- Born: c. 1951 (age 74–75) Santa Cruz de la Sierra, Bolivia
- Other name: "La Reina de la Cocaina" ("Queen of Cocaine")
- Occupation: Drug trafficker
- Spouse: Walter Atala
- Children: 4

= Sonia Sanjinez De Atala =

Bolivian drug trafficker

Sonia Sanjinez de Atala (born c. 1951) is a Bolivian former drug trafficker. A member of "La Corporación" ("The Corporation"), Atala was one of the narcos responsible for the 1980 Bolivian coup d'état, known as the "Cocaine Coup", and the most powerful female drug lord in Bolivia at the time.

==Criminal career==
Atala was born in Santa Cruz, Bolivia. According to Consortium News, she was the niece of drug trafficker Hugo Hurtado-Candia.

She sold television sets and radios to Panama before she was hired by Luis Arce Gómez to smuggle drugs. She was imprisoned in La Paz under the presidency of Lidia Gueiler Tejada, but for a short period.

After the "Cocaine Coup" in 1980, installed by various Bolivian drug kingpins, Minister of the Interior Luis Arce Gomez put Atala in charge of smuggling cocaine and money laundering operations across the country. She paid her smugglers $20,000 monthly with a $500 tax for each kilogram of cocaine.

According to ex-DEA agent Michael Levine (later her undercover partner), Atala was described as a "very beautiful but deadly woman" who could order people dead anywhere in the country. Her mansion in Santa Cruz was known as the "Torture House" due to her enforcers taking in enemies and torturing them. Atala was protected by an enforcer group made of Neo-Nazi mercenaries trained by Klaus Barbie.

In the mid-1980s, a period where Atala grew too powerful, the Bolivian narco government betrayed her during a cocaine deal with the Medellin Cartel. Atala was on the run from Luis Fernando Arcila Mejia ("Papa Mejia"), a Colombian drug smuggler whom Atala had refused to pay off a drug operation.

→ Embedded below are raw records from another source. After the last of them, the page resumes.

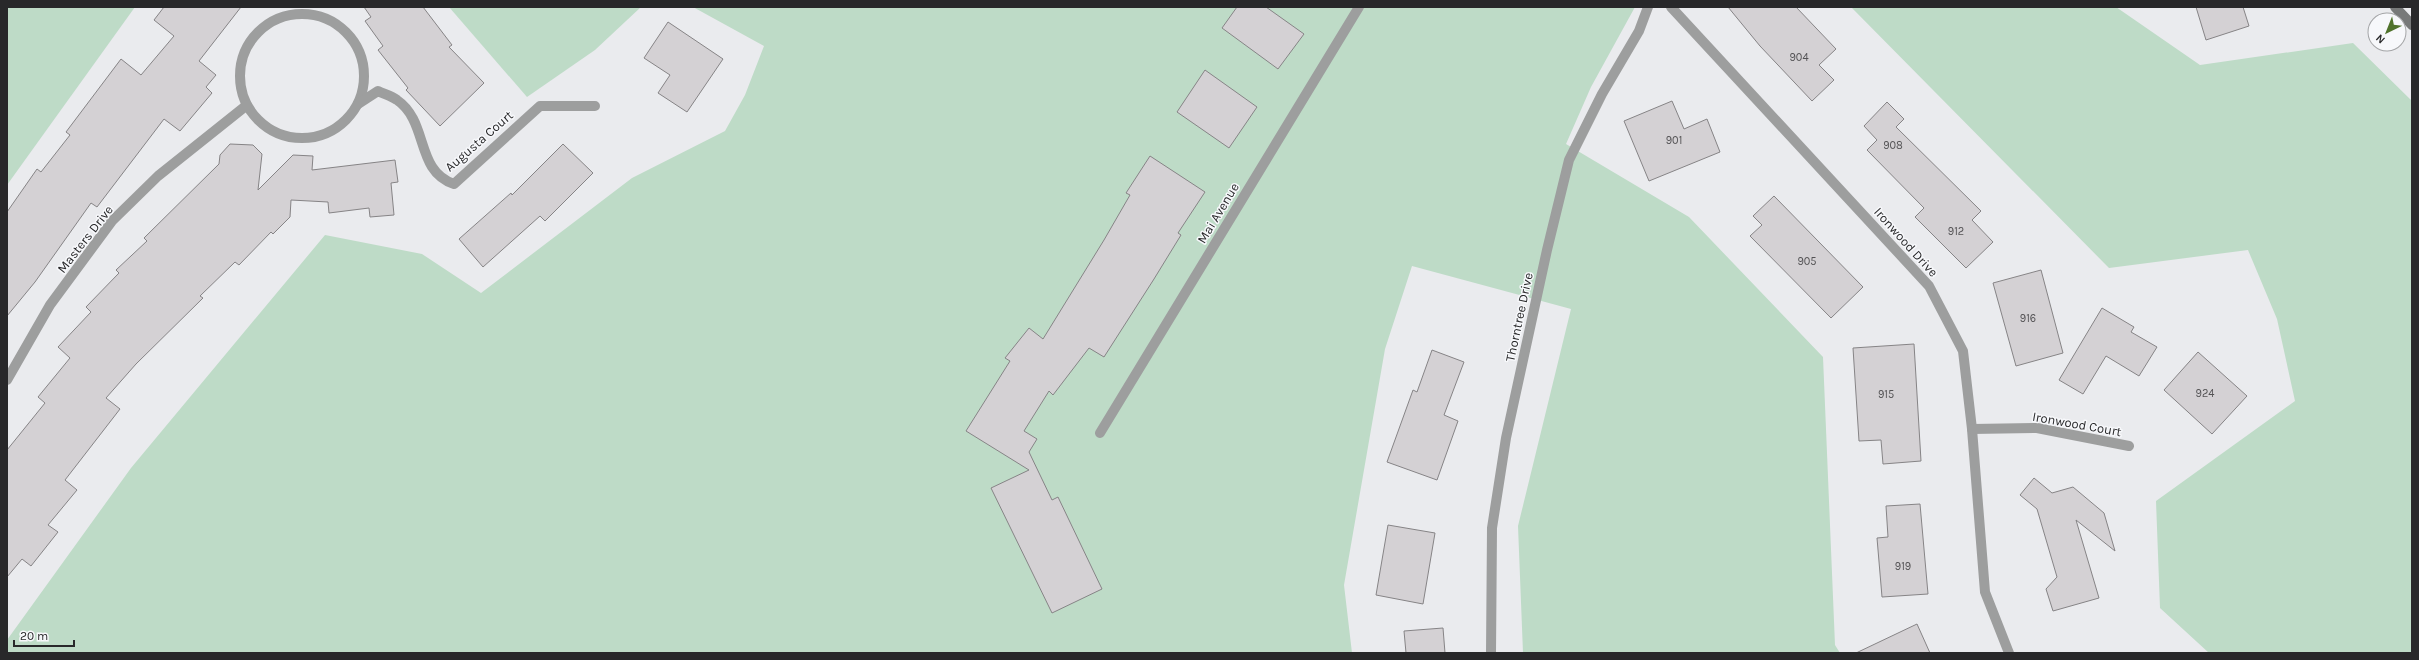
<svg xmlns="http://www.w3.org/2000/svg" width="2419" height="660" viewBox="0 0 2419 660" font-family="Karla,sans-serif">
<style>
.green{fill:#bedbc7}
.building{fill:#d4d1d4;stroke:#868486}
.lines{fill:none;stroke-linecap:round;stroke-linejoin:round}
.minor{stroke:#9d9e9e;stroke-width:10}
.secondary{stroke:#777979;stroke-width:10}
.labels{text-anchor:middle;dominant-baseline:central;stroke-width:3;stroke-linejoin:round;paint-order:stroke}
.number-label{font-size:11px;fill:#535254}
.street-label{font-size:13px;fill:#28282a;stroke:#f7f8fb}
</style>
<rect width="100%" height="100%" fill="#eaebee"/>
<!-- green -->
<g class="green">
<path d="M 7,7 L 135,7 L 7,185 Z"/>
<path d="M 449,7 L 641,7 L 595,50 L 527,97 Z"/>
<path d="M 693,7 L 1635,7 L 1591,87 L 1566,144 L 1689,217 L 1823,357 L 1835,645 L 1840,653 L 1523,653 L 1518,526 L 1571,309 L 1412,266 L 1385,349 L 1344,585 L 1352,653 L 7,653 L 7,640 L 131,468 L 325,235 L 422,254 L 481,293 L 632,178 L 725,131 L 745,95 L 764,46 Z"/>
<path d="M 1851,7 L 2116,7 L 2200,65 L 2353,43 L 2412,101 L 2412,653 L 2209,653 L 2160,608 L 2156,501 L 2295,401 L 2277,319 L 2248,250 L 2109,268 Z"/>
</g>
<!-- building -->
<g class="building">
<path d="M 164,7 L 241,7 L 199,61 L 216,75 L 206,87 L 212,93 L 180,131 L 164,119 L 97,207 L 91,203 L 35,282 L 7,316 L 7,212 L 37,169 L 41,172 L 70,135 L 66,132 L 121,59 L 141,75 L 174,36 L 154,20 Z"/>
<path d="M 364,7 L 423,7 L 452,45 L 449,47 L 484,83 L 440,126 L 406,90 L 408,88 L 378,50 L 383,46 L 365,21 L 371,17 Z"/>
<path d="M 1237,7 L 1266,7 L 1304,34 L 1278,69 L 1222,28 Z"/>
<path d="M 1728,7 L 1796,7 L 1836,49 L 1819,65 L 1834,80 L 1812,101 L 1760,46 Z"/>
<path d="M 2196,7 L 2243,7 L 2249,26 L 2206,40 Z"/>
<path d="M 668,22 L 723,59 L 687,112 L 658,93 L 670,75 L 644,58 Z"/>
<path d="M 1205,70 L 1257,107 L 1229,148 L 1177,112 Z"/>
<path d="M 1672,101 L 1684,129 L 1707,119 L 1720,152 L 1649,181 L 1624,121 Z"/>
<path d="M 1887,102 L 1904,119 L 1896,127 L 1981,211 L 1972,220 L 1993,242 L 1966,268 L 1915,217 L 1924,208 L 1867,150 L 1877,140 L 1864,126 Z"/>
<path d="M 230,144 L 253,145 L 262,154 L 258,190 L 293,155 L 313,156 L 312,170 L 395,160 L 398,182 L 391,183 L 394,215 L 370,217 L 369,208 L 329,213 L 328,202 L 291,200 L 290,217 L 273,234 L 271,232 L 239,265 L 235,262 L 200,296 L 203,298 L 136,364 L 106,398 L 120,409 L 65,480 L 77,490 L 48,525 L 58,532 L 31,566 L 22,559 L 7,577 L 7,450 L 45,403 L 38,397 L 70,358 L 58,347 L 91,312 L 86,307 L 119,273 L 116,270 L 147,241 L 144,238 L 219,164 L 220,155 Z"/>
<path d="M 563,144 L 593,173 L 545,221 L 540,216 L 483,267 L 459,239 L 511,193 L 512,195 Z"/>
<path d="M 1150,156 L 1205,192 L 1178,233 L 1181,235 L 1154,279 L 1104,357 L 1089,348 L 1053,395 L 1049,391 L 1024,431 L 1037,439 L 1029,452 L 1052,500 L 1058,497 L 1102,589 L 1052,613 L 991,488 L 1029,470 L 966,431 L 1010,361 L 1005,358 L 1029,328 L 1043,339 L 1104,240 L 1130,195 L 1126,193 Z"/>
<path d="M 1774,196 L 1863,287 L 1831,318 L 1750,236 L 1762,225 L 1753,216 Z"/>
<path d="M 2041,270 L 2063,353 L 2016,366 L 1993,283 Z"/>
<path d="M 2102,308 L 2134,327 L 2131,332 L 2157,347 L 2139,376 L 2106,356 L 2083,394 L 2059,380 Z"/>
<path d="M 1914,344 L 1921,461 L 1883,464 L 1881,440 L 1859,441 L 1853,348 Z"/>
<path d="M 1432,350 L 1464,362 L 1444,415 L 1458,421 L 1437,480 L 1387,462 L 1413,390 L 1417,392 Z"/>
<path d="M 2198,352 L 2247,396 L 2212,434 L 2164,390 Z"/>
<path d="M 2034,478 L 2052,493 L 2073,487 L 2104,513 L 2115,551 L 2076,520 L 2099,598 L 2053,611 L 2046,589 L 2057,577 L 2037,509 L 2020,495 Z"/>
<path d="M 1920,504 L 1928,594 L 1882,597 L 1877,538 L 1888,537 L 1886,506 Z"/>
<path d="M 1388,525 L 1435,533 L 1423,604 L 1376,595 Z"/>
<path d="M 1917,624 L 1930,653 L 1856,653 Z"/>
<path d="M 1443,628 L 1445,653 L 1406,653 L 1404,631 Z"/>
</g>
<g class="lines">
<!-- minor -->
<g class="minor">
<path d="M 1671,7 L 1929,286 L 1963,351 L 1972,429 L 1985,592 L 2009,653"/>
<circle cx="302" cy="76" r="62"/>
<path d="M 358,104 L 378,91 C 384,94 392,96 397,100 C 429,122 415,171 454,184 L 540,106 L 595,106"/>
<path d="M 7,380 L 50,305 L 112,221 L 158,176 L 247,105"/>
<path d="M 1972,429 L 2037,428 L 2129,446"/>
<path d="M 1100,433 L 1359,7"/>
<path d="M 1491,653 L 1492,528 L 1506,438 L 1547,250 L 1569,160 L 1602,94 L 1639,31 L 1648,7"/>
</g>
<!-- secondary -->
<path class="secondary" d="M 2395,7 L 2412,25"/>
</g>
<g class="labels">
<!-- number labels -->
<g class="number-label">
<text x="1799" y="57">904</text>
<text x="1674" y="140">901</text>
<text x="1893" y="145">908</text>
<text x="1956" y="231">912</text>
<text x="1807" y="261">905</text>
<text x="2028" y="318">916</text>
<text x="2205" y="393">924</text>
<text x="1886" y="394">915</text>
<text x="1903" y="566">919</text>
</g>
<!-- street labels -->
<g class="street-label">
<text transform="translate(479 141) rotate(-41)">Augusta Court</text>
<text transform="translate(1218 213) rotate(-59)">Mai Avenue</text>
<text transform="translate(85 239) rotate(-52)">Masters Drive</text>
<text transform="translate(1906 242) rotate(48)">Ironwood Drive</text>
<text transform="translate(1519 317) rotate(-78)">Thorntree Drive</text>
<text transform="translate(2077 424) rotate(10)">Ironwood Court</text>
</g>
</g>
<!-- border -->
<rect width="2419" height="660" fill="none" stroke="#28282a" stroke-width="16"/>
<!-- north arrow -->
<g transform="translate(2387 32) rotate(223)"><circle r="19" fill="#f7f8fb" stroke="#a4a5a7"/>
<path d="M0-3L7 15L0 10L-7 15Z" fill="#4f722b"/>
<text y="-6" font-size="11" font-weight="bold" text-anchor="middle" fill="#28282a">N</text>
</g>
<!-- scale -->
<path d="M14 640v6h60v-6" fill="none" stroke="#28282a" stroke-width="2"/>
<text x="20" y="640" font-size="12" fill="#28282a" stroke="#f7f8fb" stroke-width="3" paint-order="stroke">20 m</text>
</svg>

Atala was present as a key witness at the trial of Luis Arce Gomez, who pleaded guilty to drug trafficking charges, and received a lighter sentence in return for incriminating information. She is currently under a witness protection program and resides in Santa Cruz, Bolivia.

==Personal life==
Atala married auto driver Walter "Pachi" Atala when she was 14 years old. They had four children.